Saturday, May 31, 2008

Auguring yesterday's events

Just ran across a nice coinage that is a) made from parts you already have around the house, b) is semantically logical, and c) does not involve the youth of today ruining English.

This is from an article in Wired about solar eclipses in the distant past:

Using the same calculating methods that predict future eclipses, astronomers have been able to calculate when eclipses occurred in the past. You can run the planetary clock in reverse as well as forward. To coin a word, you can postdict as well as predict.

Nice, eh? A niggling point is that they did not, or were not the first, to coin the word. (Google: 3,740 hits). But the term has what appear to be multiple slightly different usages. The Double-Tongued Dictionary provides this cite:
Approximately one in five suspect identifications from sequential lineups may be wrong. As a result, no existing eyewitness identification procedure can relieve the courts of the burden of decide after the fact (or postdicting) which eyewitness identifications are accurate versus inaccurate.
This sense seems relatively established in the literature of psychology, where its sibling term postdictor is flung about with abandon.

Postdiction is also used in a dismissive sense to refer to "prediction after the fact" by people who are skeptical of, you know, prophecies. Think Nostradamus.

For the general idea of running the clock backward, as the Wired article puts it, there is also the term retrodiction. As defined in Wikiepdia, retrodiction is a way to test theories by comparing against past results in situations when comparing against future ones is impractical. You see this in economics, when economic models are tested by running them against data from the past to see if your model can, for example, accurately predict the mortgage crisis. Some might say that this constitutes that other, more dismissive sense of postdiction, but hey.

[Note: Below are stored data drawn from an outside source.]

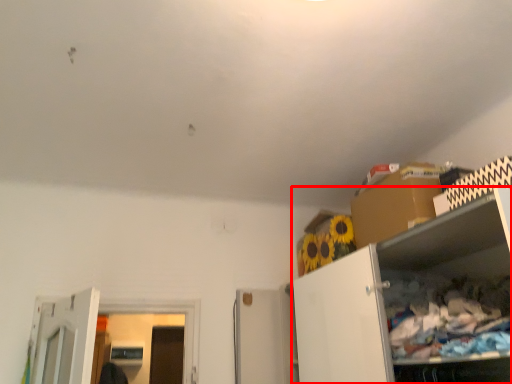
Question: From the image's perspective, considering the relative positions of cabinetry (annotated by the red box) and cardboard box in the image provided, where is cabinetry (annotated by the red box) located with respect to the staircase?

Choices:
 (A) below
 (B) above

Answer: (A)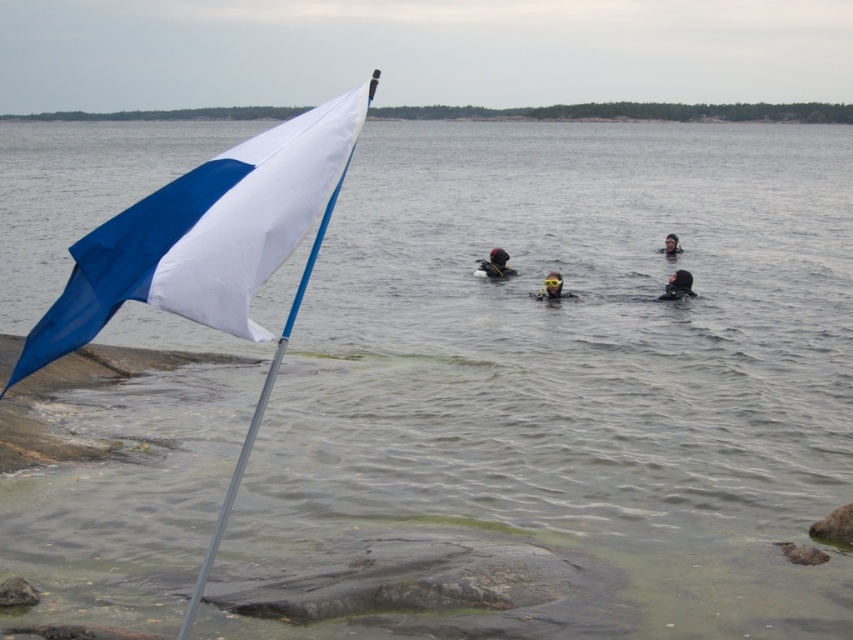
Question: Which object is closer to the camera taking this photo?

Choices:
 (A) blue fabric flag at left
 (B) black matte scuba diver at center

Answer: (A)

Question: Which point is farther to the camera?

Choices:
 (A) yellow matte helmet at center
 (B) black matte scuba diver at center
 (C) matte black wetsuit at center
 (D) blue fabric flag at left

Answer: (B)

Question: Does black rubber wetsuit at center appear over black matte scuba diver at center?

Choices:
 (A) no
 (B) yes

Answer: (A)

Question: Which point is closer to the camera?

Choices:
 (A) (672, 252)
 (B) (666, 294)

Answer: (B)

Question: In this image, where is black rubber wetsuit at center located relative to yellow matte helmet at center?

Choices:
 (A) left
 (B) right

Answer: (B)

Question: Considering the relative positions of yellow matte helmet at center and black matte scuba diver at center in the image provided, where is yellow matte helmet at center located with respect to black matte scuba diver at center?

Choices:
 (A) left
 (B) right

Answer: (A)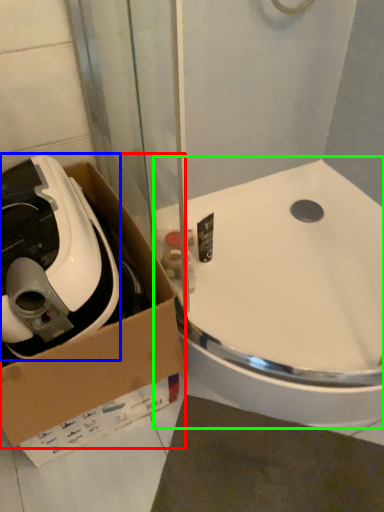
Question: Which object is the farthest from box (highlighted by a red box)? Choose among these: appliance (highlighted by a blue box) or sink (highlighted by a green box).

Choices:
 (A) appliance
 (B) sink

Answer: (B)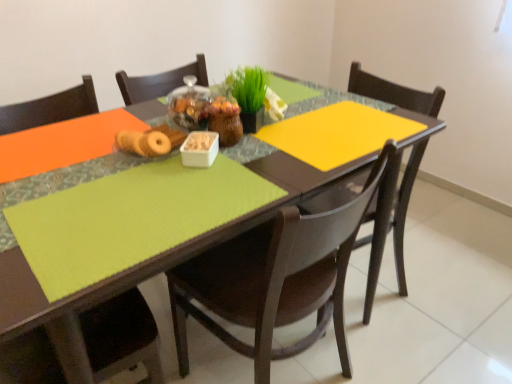
Where is `vacant area that is in front of white plastic container at center`? This screenshot has height=384, width=512. vacant area that is in front of white plastic container at center is located at coordinates (192, 195).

As an interesting aside, the very next paragaph in the Wired article has this bold usage:
The most likely candidate for Thales' eclipse took place on May 28, 585 B.C., though some authorities believe it may have been 25 years earlier in 610 B.C. Hundreds of scholars have debated this for nearly two millenniums.
This invites a discussion of forming plurals for terms that immigrated from non-English sources. I have an opinion on that, actually, which you can read here.

3 comments:

Anonymous said...

similarly Indians use routinely the word "prepone" -to bring a meeting forward. Sounds strange at first, but it is an effective, precise and grammatically correct coinage.

WordzGuy said...

Indeed, prepone makes eminent sense. Of course, if you were to say that around here, all you'd get is quizzical looks. :-)

paul said...

A niggling point:

"A niggling point is that they did not, or were not the first, to coin the word."

should read

"A niggling point is that they did not, or were not the first to, coin the word."